- TEXTO FORNECIDO
---+---

Na confraternização estavam ainda uma criança de 10 anos, filho de Tatiana, e João, marido de Neuza — o único que não comeu o bolo. Deise não estava presente

Segundo Jefferson, Zeli e os demais familiares chegaram no apartamento de Torres por volta das 14h do dia 23 de dezembro. 

O bolo foi partido e dos sete presentes, seis comeram. Ele conta que sentiu um gosto ardido, ácido, que disse ser semelhante ao do gengibre. Mas o sabor foi mascarado pela cobertura de açúcar. 

De acordo com ele, em minutos, todos os que tinham comido começaram a passar mal. 

— Quando a Zeli comeu, ela já se levantou, sentou na cadeira, ficou inquieta. Daí a Neuza foi comer, deu uma mordida, a segunda, a Zeli disse: "Não, não come, porque não tá legal esse bolo". Foi então que Zeli saiu correndo e começou a vomitar — relatou Jefferson. 

Segundo ele, Tatiana e Maida passaram mal, mas não vomitaram. Ele acredita que quem vomitou, sobreviveu. 

— Só tá vivo quem, desculpe falar, vomitou. Quem não vomitou não tá vivo — disse.

---+---

- DADOS

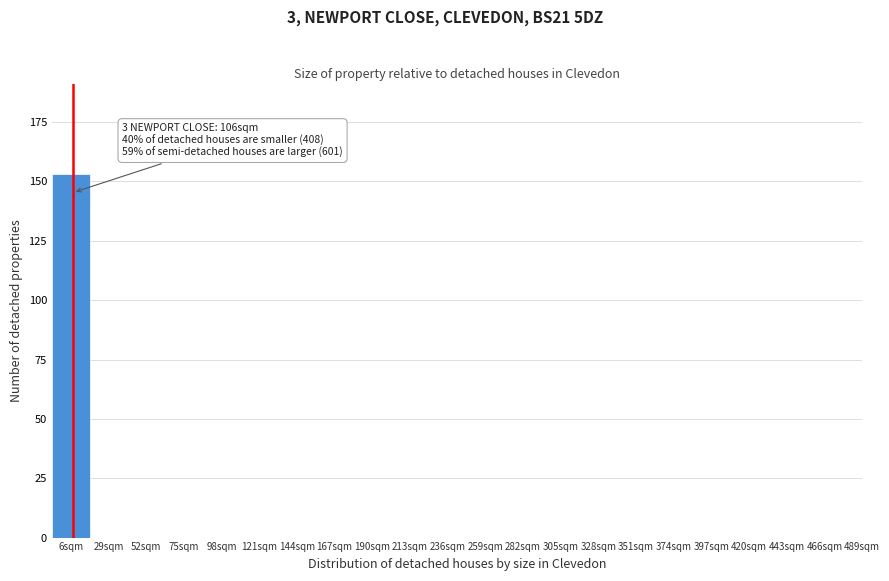

Reading right to left, extract all data points from this chart.

489sqm=0	466sqm=0	443sqm=0	420sqm=0	397sqm=0	374sqm=0	351sqm=0	328sqm=0	305sqm=0	282sqm=0	259sqm=0	236sqm=0	213sqm=0	190sqm=0	167sqm=0	144sqm=0	121sqm=0	98sqm=0	75sqm=0	52sqm=0	29sqm=0	6sqm=153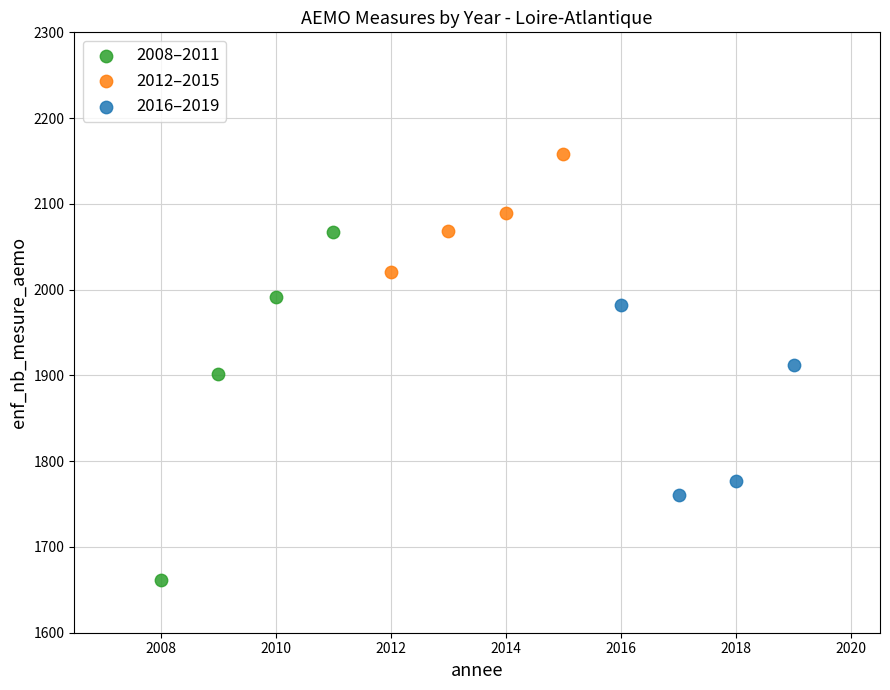

Which series has the widest spread of Y values?

2008–2011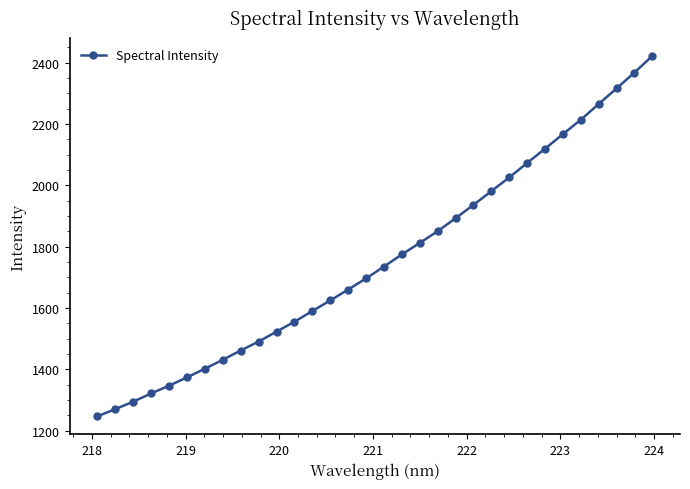

What is the value of the 26th point from the left?

2119.0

---+---

- INSTRUÇÃO 1
No relato sobre o bolo, qual dos presentes foi o único que não comeu o bolo?
- INSTRUÇÃO 2
Prolongue o relato sobre o bolo a partir do ponto em que ele termina.

- ÁREA DE RESPOSTA 1
João, marido de Neuza.

- ÁREA DE RESPOSTA 2
Jefferson afirma que manteve o doce intacto para que a polícia pudesse investigá-lo. Ele descreve a sequência de eventos como um "filme de terror".

— Mas a gente não estava sabendo ainda que ia ser tão grave. Eu não liguei com o fato do Paulo. Mas depois, no velório da Neuza, a minha irmã começou a pesquisar lá, e ela mostrou: "Ó, pode ser arsênio". E nesse meio tempo, acho que o delegado me ligou porque ele queria saber onde estava o resto do bolo, se tinha botado fora. Eu disse: "Não, o bolo está lá intacto, não botei fora porque eu sabia que era coisa grave isso aí" — afirma.

O casal

Ele e Maida se conheceram em um CTG, há 32 anos. Costumavam viajar pelo Brasil em um motorhome. Faltava conhecer só dois Estados: Amapá e Roraima.

— A gente estava em um momento muito bacana. Filhos não tinha, mas a questão familiar, financeira, conjugal, saúde, lazer, social, intelectual, estava tudo em harmonia, sabe? É um buraco que fica. Minha cara metade foi —finaliza.

Morte de sogro

A Polícia Civil investiga o crime. Deise Moura dos Anjos está presa. A investigação apura se ela também estaria envolvida na morte do sogro, Paulo Luiz dos Anjos. 

O sogro de Deise morreu em setembro. Inicialmente, acreditou-se que ele havia sido vítima de intoxicação alimentar. Porém, perícia realizada após a exumação do corpo demonstrou a presença de arsênio, mesma substância encontrada nas vítimas que comeram bolo.

"Essa menina é do mal"

Segundo Jefferson, Maida nãogostava de Deise Moura dos Anjos, nora de sua irmã Zeli.

— "Essa menina é do mal", ela dizia — relata o viúvo.

Deise não frequentava a casa de Jefferson e Maida. Quando o marido de Zeli, Paulo dos Anjos, morreu, a família chegou a desconfiar de Deise.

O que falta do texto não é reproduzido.